## DATA TO EXAMINE:
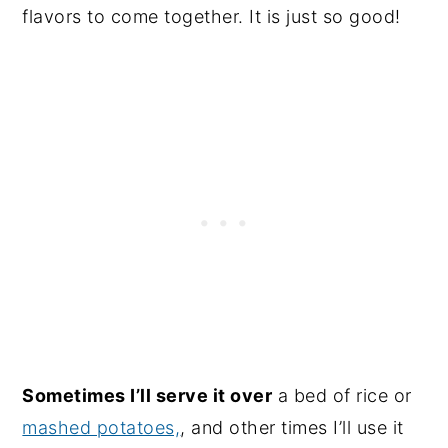
flavors to come together. It is just so good!
Sometimes I’ll serve it over
a bed of rice or
mashed potatoes,
, and other times I’ll use it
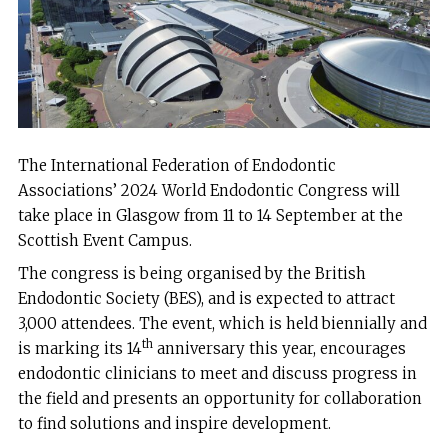
The International Federation of Endodontic
Associations’ 2024 World Endodontic Congress will
take place in Glasgow from 11 to 14 September at the
Scottish Event Campus.
The congress is being organised by the British
Endodontic Society (BES), and is expected to attract
3,000 attendees. The event, which is held biennially and
th
is marking its 14
anniversary this year, encourages
endodontic clinicians to meet and discuss progress in
the field and presents an opportunity for collaboration
to find solutions and inspire development.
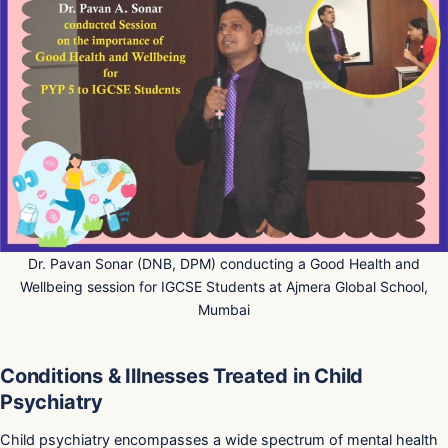
Dr. Pavan Sonar (DNB, DPM) conducting a Good Health and
Wellbeing session for IGCSE Students at Ajmera Global School,
Mumbai
Conditions & Illnesses Treated in Child
Psychiatry
Child psychiatry encompasses a wide spectrum of mental health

## TRY IT:
Copy out all the data without changing anything, and drop the pictures.

## REPLY:
flavors to come together. It is just so good!
Sometimes I’ll serve it over
a bed of rice or
mashed potatoes,
, and other times I’ll use it
The International Federation of Endodontic
Associations’ 2024 World Endodontic Congress will
take place in Glasgow from 11 to 14 September at the
Scottish Event Campus.
The congress is being organised by the British
Endodontic Society (BES), and is expected to attract
3,000 attendees. The event, which is held biennially and
th
is marking its 14
anniversary this year, encourages
endodontic clinicians to meet and discuss progress in
the field and presents an opportunity for collaboration
to find solutions and inspire development.
Dr. Pavan Sonar (DNB, DPM) conducting a Good Health and
Wellbeing session for IGCSE Students at Ajmera Global School,
Mumbai
Conditions & Illnesses Treated in Child
Psychiatry
Child psychiatry encompasses a wide spectrum of mental health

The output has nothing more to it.